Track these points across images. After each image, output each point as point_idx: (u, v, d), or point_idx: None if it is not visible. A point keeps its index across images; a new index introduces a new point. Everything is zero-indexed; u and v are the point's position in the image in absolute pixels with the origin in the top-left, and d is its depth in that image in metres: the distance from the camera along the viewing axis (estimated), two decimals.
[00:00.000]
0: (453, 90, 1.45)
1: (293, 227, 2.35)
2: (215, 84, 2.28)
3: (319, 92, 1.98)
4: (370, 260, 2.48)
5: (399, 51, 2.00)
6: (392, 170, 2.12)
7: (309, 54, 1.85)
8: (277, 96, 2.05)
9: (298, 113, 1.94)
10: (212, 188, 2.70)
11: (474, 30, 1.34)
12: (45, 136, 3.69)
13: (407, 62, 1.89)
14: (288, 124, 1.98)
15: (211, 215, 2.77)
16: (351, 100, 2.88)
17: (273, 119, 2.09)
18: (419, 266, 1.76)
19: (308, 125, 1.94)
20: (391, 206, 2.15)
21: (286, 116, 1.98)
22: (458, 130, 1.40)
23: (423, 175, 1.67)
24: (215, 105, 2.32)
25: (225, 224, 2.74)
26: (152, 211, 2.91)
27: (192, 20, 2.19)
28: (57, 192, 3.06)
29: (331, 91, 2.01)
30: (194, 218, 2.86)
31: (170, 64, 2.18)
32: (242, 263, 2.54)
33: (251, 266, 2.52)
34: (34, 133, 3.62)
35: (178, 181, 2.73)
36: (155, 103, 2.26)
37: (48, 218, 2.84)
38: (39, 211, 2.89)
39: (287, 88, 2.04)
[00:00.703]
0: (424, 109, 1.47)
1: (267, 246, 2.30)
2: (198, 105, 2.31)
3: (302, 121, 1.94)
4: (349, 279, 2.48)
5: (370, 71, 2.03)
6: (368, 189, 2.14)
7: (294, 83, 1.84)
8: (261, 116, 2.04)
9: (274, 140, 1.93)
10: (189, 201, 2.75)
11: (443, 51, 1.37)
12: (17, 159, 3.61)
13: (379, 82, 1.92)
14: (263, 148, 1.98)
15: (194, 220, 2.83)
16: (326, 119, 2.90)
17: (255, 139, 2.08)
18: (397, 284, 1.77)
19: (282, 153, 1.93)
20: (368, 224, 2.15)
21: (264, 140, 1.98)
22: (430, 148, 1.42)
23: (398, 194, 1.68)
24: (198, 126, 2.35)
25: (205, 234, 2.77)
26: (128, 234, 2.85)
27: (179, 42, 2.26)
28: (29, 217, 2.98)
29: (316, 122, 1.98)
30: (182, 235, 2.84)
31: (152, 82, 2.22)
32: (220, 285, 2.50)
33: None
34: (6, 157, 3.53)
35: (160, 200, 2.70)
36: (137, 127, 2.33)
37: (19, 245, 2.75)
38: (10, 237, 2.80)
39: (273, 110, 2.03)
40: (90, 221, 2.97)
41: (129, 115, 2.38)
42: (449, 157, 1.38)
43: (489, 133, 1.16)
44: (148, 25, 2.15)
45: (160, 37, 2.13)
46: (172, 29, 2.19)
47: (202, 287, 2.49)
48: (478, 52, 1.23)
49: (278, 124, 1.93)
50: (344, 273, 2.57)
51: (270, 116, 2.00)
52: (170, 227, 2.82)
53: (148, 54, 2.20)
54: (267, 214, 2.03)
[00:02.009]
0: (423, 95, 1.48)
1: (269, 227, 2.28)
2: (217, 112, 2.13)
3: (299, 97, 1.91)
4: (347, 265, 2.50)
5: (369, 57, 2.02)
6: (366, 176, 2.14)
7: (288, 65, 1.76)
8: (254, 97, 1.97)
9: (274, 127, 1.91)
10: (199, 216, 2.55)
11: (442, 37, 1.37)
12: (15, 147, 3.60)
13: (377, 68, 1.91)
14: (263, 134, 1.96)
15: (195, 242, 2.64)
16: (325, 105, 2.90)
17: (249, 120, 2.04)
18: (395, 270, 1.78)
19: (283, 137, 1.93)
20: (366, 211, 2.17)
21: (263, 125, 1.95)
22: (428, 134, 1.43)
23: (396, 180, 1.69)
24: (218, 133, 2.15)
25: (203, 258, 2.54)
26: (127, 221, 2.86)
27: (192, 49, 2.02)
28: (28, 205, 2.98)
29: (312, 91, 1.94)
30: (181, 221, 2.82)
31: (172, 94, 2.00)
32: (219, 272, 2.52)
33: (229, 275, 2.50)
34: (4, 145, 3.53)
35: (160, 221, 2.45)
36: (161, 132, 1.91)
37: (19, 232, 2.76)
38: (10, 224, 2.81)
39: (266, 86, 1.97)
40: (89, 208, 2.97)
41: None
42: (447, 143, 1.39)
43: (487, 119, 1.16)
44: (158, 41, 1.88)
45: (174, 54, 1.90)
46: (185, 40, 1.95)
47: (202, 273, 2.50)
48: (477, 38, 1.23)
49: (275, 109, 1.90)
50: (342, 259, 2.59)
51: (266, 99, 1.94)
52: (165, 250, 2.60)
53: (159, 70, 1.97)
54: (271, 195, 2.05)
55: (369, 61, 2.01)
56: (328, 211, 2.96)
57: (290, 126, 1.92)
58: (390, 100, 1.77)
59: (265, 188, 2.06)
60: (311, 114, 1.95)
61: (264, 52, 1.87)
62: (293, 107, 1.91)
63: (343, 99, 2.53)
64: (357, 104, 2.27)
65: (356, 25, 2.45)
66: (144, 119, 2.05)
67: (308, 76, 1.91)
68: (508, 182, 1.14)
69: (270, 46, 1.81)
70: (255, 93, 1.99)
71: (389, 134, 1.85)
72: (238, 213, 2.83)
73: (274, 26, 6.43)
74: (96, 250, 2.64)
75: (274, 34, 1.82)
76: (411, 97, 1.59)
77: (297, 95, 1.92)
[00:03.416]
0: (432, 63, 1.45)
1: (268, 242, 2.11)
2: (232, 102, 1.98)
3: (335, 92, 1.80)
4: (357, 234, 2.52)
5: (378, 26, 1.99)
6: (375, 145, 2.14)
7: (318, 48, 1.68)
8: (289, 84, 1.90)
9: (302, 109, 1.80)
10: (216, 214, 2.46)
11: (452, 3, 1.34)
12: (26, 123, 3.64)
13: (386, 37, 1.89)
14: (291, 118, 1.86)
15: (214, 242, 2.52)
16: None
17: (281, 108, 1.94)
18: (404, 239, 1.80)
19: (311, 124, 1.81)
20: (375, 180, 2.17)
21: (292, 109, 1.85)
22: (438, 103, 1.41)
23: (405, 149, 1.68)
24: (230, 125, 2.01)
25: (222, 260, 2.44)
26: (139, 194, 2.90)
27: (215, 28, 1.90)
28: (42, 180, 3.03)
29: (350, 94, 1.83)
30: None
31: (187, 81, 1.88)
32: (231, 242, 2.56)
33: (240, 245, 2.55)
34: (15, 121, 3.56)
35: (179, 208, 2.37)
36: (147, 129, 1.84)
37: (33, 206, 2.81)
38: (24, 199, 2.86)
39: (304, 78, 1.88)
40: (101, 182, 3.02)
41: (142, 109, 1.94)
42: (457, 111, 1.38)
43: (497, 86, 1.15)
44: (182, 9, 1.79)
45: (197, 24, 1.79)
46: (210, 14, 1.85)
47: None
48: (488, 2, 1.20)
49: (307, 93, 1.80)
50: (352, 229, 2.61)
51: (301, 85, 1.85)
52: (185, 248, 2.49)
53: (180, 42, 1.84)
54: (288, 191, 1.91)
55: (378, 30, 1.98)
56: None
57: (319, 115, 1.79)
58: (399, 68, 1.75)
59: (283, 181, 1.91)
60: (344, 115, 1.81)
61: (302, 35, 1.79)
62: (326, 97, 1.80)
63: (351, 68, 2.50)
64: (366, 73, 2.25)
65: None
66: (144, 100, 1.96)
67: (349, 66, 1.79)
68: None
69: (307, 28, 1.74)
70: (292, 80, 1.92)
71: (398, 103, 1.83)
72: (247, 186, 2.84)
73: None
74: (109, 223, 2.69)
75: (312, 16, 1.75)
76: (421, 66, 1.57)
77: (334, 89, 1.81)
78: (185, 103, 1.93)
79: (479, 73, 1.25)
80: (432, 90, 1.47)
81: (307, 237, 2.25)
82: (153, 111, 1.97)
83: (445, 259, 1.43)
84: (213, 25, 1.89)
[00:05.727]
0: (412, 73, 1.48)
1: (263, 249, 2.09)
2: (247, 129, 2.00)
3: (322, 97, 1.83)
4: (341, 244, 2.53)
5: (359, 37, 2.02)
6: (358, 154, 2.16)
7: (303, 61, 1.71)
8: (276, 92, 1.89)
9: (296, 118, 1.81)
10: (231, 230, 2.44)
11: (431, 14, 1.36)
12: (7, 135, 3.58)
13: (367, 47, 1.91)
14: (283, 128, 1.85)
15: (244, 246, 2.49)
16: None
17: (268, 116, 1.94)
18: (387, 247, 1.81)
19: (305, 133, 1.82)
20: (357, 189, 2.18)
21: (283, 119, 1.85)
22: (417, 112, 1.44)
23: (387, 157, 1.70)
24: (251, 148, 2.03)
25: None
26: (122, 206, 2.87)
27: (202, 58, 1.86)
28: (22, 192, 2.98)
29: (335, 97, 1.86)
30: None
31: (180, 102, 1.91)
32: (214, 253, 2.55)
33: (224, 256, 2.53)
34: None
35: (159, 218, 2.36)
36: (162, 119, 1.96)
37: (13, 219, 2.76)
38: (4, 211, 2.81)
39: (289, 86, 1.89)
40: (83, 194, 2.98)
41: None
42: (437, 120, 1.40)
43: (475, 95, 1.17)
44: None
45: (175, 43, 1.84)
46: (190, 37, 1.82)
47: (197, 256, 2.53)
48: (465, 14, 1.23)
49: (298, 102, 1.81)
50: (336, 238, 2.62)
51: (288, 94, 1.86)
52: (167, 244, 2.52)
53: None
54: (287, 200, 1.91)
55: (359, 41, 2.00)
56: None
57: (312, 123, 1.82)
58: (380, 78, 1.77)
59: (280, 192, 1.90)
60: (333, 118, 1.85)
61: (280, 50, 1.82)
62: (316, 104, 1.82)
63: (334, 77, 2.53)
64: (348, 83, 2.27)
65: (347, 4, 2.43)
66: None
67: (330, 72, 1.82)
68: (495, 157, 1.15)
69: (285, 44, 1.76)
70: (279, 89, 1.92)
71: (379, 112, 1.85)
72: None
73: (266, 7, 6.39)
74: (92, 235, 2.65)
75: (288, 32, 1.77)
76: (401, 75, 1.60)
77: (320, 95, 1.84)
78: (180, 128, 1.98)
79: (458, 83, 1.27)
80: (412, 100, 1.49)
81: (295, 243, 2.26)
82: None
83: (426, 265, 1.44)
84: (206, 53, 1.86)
·····
__WORK ITEM__. Output the listing verbatim through the "28: (57, 192, 3.06)" line.

__SOLUTION TO THIS TASK__.
Track these points across images. After each image, output each point as point_idx: (u, v, d), or point_idx: None if it is not visible. A point keeps its index across images; a new index introduces a new point. Everything is zero-indexed; u and v are the point's position in the image in absolute pixels with the origin in the top-left, and d is its depth in that image in metres: the distance from the camera along the viewing axis (estimated), two decimals.
[00:00.000]
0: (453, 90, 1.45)
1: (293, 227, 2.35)
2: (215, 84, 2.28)
3: (319, 92, 1.98)
4: (370, 260, 2.48)
5: (399, 51, 2.00)
6: (392, 170, 2.12)
7: (309, 54, 1.85)
8: (277, 96, 2.05)
9: (298, 113, 1.94)
10: (212, 188, 2.70)
11: (474, 30, 1.34)
12: (45, 136, 3.69)
13: (407, 62, 1.89)
14: (288, 124, 1.98)
15: (211, 215, 2.77)
16: (351, 100, 2.88)
17: (273, 119, 2.09)
18: (419, 266, 1.76)
19: (308, 125, 1.94)
20: (391, 206, 2.15)
21: (286, 116, 1.98)
22: (458, 130, 1.40)
23: (423, 175, 1.67)
24: (215, 105, 2.32)
25: (225, 224, 2.74)
26: (152, 211, 2.91)
27: (192, 20, 2.19)
28: (57, 192, 3.06)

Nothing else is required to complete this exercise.